→ **Information provided**:

== Segment start ==

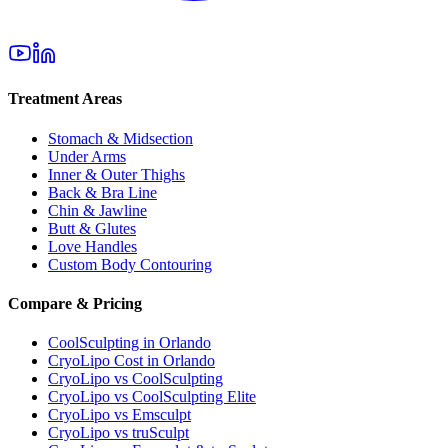
Treatment Areas
Stomach & Midsection
Under Arms
Inner & Outer Thighs
Back & Bra Line
Chin & Jawline
Butt & Glutes
Love Handles
Custom Body Contouring
Compare & Pricing
CoolSculpting in Orlando
CryoLipo Cost in Orlando
CryoLipo vs CoolSculpting
CryoLipo vs CoolSculpting Elite
CryoLipo vs Emsculpt
CryoLipo vs truSculpt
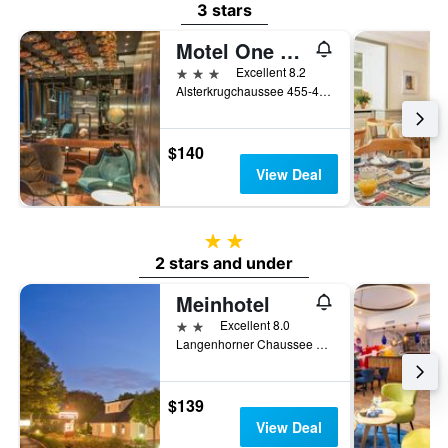
3 stars
Motel One Hamburg-Airport
3 stars
Excellent 8.2
Alsterkrugchaussee 455-459, Hamburg, Hamburg, Germany
$140
View Deal
2 stars
2 stars and under
Meinhotel
2 stars
Excellent 8.0
Langenhorner Chaussee 99, Hamburg, Hamburg, Germany
$139
View Deal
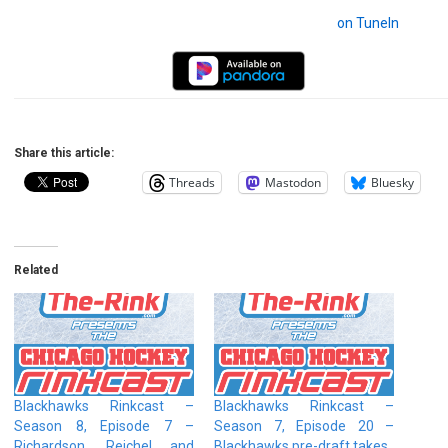
Share this article:
Threads
Mastodon
Bluesky
Related
Blackhawks Rinkcast –
Blackhawks Rinkcast –
Season 8, Episode 7 –
Season 7, Episode 20 –
Richardson, Reichel and
Blackhawks pre-draft takes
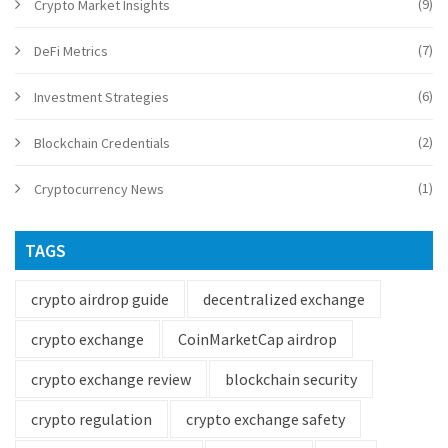
(9)
Crypto Market Insights
(7)
DeFi Metrics
(6)
Investment Strategies
(2)
Blockchain Credentials
(1)
Cryptocurrency News
TAGS
crypto airdrop guide
decentralized exchange
crypto exchange
CoinMarketCap airdrop
crypto exchange review
blockchain security
crypto regulation
crypto exchange safety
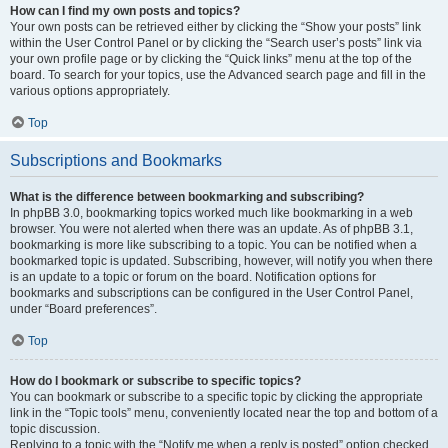
How can I find my own posts and topics?
Your own posts can be retrieved either by clicking the “Show your posts” link
within the User Control Panel or by clicking the “Search user’s posts” link via
your own profile page or by clicking the “Quick links” menu at the top of the
board. To search for your topics, use the Advanced search page and fill in the
various options appropriately.
Top
Subscriptions and Bookmarks
What is the difference between bookmarking and subscribing?
In phpBB 3.0, bookmarking topics worked much like bookmarking in a web
browser. You were not alerted when there was an update. As of phpBB 3.1,
bookmarking is more like subscribing to a topic. You can be notified when a
bookmarked topic is updated. Subscribing, however, will notify you when there
is an update to a topic or forum on the board. Notification options for
bookmarks and subscriptions can be configured in the User Control Panel,
under “Board preferences”.
Top
How do I bookmark or subscribe to specific topics?
You can bookmark or subscribe to a specific topic by clicking the appropriate
link in the “Topic tools” menu, conveniently located near the top and bottom of a
topic discussion.
Replying to a topic with the “Notify me when a reply is posted” option checked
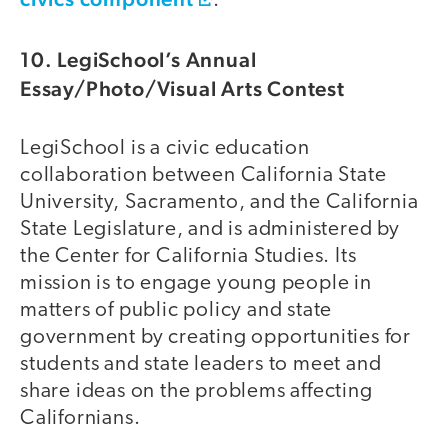
.
10. LegiSchool’s Annual
Essay/Photo/Visual Arts Contest
LegiSchool is a civic education
collaboration between California State
University, Sacramento, and the California
State Legislature, and is administered by
the Center for California Studies. Its
mission is to engage young people in
matters of public policy and state
government by creating opportunities for
students and state leaders to meet and
share ideas on the problems affecting
Californians.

== Segment end ==

→ **Required action**: Using the listing above, repeat word for word each line from the one with "crypto exchange safety" down to the one with "bookmarking is more", both included. Omit all pictures.

→ **Task answer**:
crypto exchange safety
How can I find my own posts and topics?
Your own posts can be retrieved either by clicking the “Show your posts” link
within the User Control Panel or by clicking the “Search user’s posts” link via
your own profile page or by clicking the “Quick links” menu at the top of the
board. To search for your topics, use the Advanced search page and fill in the
various options appropriately.
Top
Subscriptions and Bookmarks
What is the difference between bookmarking and subscribing?
In phpBB 3.0, bookmarking topics worked much like bookmarking in a web
browser. You were not alerted when there was an update. As of phpBB 3.1,
bookmarking is more like subscribing to a topic. You can be notified when a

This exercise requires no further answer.